Am J Physiol Lung Cell Mol Physiol

Department of Physiology, Faculty of Biological Science, Pontificia Universidad Católica de Chile, Santiago, Chile.

Published: August 2021

Allergic asthma is a chronic airway inflammatory response to different triggers like inhaled allergens. Excessive ATP in fluids from patients with asthma is considered an inflammatory signal and an important autocrine/paracrine modulator of airway physiology. Here, we investigated the deleterious effect of increased extracellular ATP (eATP) concentration on the mucociliary clearance (MCC) effectiveness and determined the role of ATP releasing channels during airway inflammation in an ovalbumin (OVA)-sensitized mouse model. Our allergic mouse model exhibited high levels of eATP measured in the tracheal fluid with a luciferin-luciferase assay and reduced MCC velocity determined by microspheres tracking in the trachea ex vivo. Addition of ATP had a dual effect on MCC, where lower ATP concentration (µM) increased microspheres velocity, whereas higher concentration (mM) transiently stopped microspheres movement. Also, an augmented ethidium bromide uptake by the allergic tracheal airway epithelium suggests an increase in ATP release channel functionality during inflammatory conditions. The use of carbenoxolone, a nonspecific inhibitor of connexin and pannexin1 channels reduced the eATP concentration in the allergic mouse tracheal fluid and dye uptake by the airway epithelium, providing evidence that these ATP release channels are facilitating the net flux of ATP to the lumen during airway inflammation.
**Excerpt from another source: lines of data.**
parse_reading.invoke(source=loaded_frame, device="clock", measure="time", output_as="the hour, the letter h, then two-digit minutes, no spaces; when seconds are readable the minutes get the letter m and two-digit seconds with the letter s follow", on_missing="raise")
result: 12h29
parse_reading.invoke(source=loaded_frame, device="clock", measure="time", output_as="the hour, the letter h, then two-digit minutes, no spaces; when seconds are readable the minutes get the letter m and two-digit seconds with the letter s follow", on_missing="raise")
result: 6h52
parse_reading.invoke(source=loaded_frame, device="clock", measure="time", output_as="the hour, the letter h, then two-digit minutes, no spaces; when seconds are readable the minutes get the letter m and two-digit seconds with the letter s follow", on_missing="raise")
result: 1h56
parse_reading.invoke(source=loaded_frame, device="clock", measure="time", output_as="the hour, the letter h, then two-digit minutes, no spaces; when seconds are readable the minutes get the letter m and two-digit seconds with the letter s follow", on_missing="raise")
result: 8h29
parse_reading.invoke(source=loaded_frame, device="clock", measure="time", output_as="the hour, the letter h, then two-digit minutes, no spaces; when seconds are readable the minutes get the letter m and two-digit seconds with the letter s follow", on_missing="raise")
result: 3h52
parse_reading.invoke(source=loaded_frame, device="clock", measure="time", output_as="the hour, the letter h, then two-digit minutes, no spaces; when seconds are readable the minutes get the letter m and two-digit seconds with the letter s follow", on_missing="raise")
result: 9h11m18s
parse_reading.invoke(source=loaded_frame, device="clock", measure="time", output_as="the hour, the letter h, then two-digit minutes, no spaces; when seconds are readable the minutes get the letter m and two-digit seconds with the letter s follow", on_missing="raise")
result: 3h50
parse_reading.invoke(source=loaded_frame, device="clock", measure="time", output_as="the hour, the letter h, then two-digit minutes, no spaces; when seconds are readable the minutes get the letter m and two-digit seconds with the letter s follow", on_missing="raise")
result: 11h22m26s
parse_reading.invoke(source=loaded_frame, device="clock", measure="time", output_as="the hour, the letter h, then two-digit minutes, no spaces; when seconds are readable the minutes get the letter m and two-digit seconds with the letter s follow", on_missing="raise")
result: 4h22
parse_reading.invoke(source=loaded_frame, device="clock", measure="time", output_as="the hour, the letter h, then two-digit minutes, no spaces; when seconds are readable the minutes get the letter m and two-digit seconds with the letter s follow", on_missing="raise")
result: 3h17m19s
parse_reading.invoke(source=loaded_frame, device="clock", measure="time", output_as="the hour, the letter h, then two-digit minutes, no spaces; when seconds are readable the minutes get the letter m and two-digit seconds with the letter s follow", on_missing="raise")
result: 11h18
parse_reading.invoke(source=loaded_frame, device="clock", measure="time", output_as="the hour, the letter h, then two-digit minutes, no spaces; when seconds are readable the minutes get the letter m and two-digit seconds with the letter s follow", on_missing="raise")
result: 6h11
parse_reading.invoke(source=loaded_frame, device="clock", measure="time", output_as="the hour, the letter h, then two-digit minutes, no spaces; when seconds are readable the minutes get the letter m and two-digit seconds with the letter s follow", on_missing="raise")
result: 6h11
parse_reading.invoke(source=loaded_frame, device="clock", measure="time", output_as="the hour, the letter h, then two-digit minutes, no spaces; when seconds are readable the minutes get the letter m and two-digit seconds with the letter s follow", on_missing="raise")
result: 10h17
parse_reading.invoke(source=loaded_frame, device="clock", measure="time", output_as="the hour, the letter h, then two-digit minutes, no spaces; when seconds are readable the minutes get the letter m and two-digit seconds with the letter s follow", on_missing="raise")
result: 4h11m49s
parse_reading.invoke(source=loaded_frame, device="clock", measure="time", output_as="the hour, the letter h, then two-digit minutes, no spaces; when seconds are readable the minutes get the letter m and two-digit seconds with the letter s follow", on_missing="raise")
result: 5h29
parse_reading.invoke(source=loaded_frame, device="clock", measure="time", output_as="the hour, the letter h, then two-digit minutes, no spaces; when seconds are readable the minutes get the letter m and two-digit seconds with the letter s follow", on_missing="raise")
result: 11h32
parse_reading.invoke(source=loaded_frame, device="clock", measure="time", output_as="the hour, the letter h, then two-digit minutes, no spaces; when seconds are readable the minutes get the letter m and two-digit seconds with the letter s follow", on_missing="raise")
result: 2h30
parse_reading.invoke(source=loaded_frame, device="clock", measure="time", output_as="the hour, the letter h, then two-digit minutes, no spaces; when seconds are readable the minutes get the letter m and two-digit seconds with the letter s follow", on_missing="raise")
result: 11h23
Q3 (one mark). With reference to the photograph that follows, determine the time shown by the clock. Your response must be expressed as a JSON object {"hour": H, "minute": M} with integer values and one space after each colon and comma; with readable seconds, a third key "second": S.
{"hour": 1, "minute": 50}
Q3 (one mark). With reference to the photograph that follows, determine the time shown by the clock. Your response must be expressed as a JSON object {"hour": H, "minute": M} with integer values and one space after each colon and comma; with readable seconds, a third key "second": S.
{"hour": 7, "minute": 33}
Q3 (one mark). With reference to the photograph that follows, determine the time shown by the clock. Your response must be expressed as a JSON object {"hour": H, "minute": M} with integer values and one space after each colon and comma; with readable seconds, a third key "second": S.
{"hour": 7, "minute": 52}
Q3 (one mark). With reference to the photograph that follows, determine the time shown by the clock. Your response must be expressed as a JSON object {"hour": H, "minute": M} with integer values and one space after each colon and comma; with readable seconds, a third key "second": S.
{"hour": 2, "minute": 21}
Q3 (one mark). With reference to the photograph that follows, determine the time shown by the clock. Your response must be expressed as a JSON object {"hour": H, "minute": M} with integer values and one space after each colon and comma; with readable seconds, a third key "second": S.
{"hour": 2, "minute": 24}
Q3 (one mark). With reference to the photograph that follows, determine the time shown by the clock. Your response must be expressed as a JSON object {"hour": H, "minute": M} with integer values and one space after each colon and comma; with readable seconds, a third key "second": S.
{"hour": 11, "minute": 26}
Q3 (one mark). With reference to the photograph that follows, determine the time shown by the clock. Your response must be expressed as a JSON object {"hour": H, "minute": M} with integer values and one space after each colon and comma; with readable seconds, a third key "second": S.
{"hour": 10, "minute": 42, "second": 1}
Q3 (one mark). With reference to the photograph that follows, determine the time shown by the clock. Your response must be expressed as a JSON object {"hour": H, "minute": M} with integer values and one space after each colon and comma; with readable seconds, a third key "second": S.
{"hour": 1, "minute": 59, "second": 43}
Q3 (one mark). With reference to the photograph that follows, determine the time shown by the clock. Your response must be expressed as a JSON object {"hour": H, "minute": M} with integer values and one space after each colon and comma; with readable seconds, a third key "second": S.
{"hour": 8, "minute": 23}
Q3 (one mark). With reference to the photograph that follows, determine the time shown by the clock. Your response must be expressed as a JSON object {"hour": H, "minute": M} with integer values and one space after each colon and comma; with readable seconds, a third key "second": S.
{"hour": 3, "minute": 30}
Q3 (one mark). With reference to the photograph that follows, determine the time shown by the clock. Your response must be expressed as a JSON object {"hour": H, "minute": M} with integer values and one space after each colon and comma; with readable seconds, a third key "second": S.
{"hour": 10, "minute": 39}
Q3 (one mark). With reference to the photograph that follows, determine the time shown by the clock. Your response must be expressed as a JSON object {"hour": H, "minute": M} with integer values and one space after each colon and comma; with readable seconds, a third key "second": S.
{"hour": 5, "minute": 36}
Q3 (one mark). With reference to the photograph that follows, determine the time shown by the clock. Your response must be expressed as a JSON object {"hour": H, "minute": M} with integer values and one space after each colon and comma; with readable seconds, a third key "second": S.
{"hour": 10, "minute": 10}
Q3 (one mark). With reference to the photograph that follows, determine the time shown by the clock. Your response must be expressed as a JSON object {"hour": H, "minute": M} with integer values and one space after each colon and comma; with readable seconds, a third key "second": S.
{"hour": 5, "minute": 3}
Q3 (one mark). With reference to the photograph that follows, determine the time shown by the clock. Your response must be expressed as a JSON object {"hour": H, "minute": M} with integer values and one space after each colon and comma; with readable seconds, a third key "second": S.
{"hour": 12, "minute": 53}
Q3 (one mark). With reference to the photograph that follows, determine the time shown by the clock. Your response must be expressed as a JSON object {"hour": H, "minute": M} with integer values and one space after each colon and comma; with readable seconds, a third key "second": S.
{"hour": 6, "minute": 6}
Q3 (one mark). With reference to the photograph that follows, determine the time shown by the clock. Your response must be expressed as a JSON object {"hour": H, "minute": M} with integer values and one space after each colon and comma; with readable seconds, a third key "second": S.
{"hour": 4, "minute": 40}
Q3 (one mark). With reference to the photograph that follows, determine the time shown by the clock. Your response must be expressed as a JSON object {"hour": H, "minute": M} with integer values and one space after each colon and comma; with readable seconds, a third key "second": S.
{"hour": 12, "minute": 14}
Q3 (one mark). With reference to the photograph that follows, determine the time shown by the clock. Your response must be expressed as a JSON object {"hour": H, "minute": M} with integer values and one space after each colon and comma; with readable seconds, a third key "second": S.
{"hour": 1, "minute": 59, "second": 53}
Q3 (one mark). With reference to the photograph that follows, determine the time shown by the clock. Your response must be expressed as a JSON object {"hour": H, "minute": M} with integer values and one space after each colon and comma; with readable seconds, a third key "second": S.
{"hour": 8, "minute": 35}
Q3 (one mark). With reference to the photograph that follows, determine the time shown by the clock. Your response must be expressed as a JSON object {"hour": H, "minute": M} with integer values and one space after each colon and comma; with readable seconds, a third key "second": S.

However, only the specific inhibition of pannexin1 with Panx peptide significantly reduced eATP in bronchoalveolar lavage and decreased airway hyperresponsiveness in OVA-allergic mouse model. These data provide evidence that blocking eATP may be a pharmacological alternative to be explored in rescue therapy during episodes of airflow restriction in patients with asthma.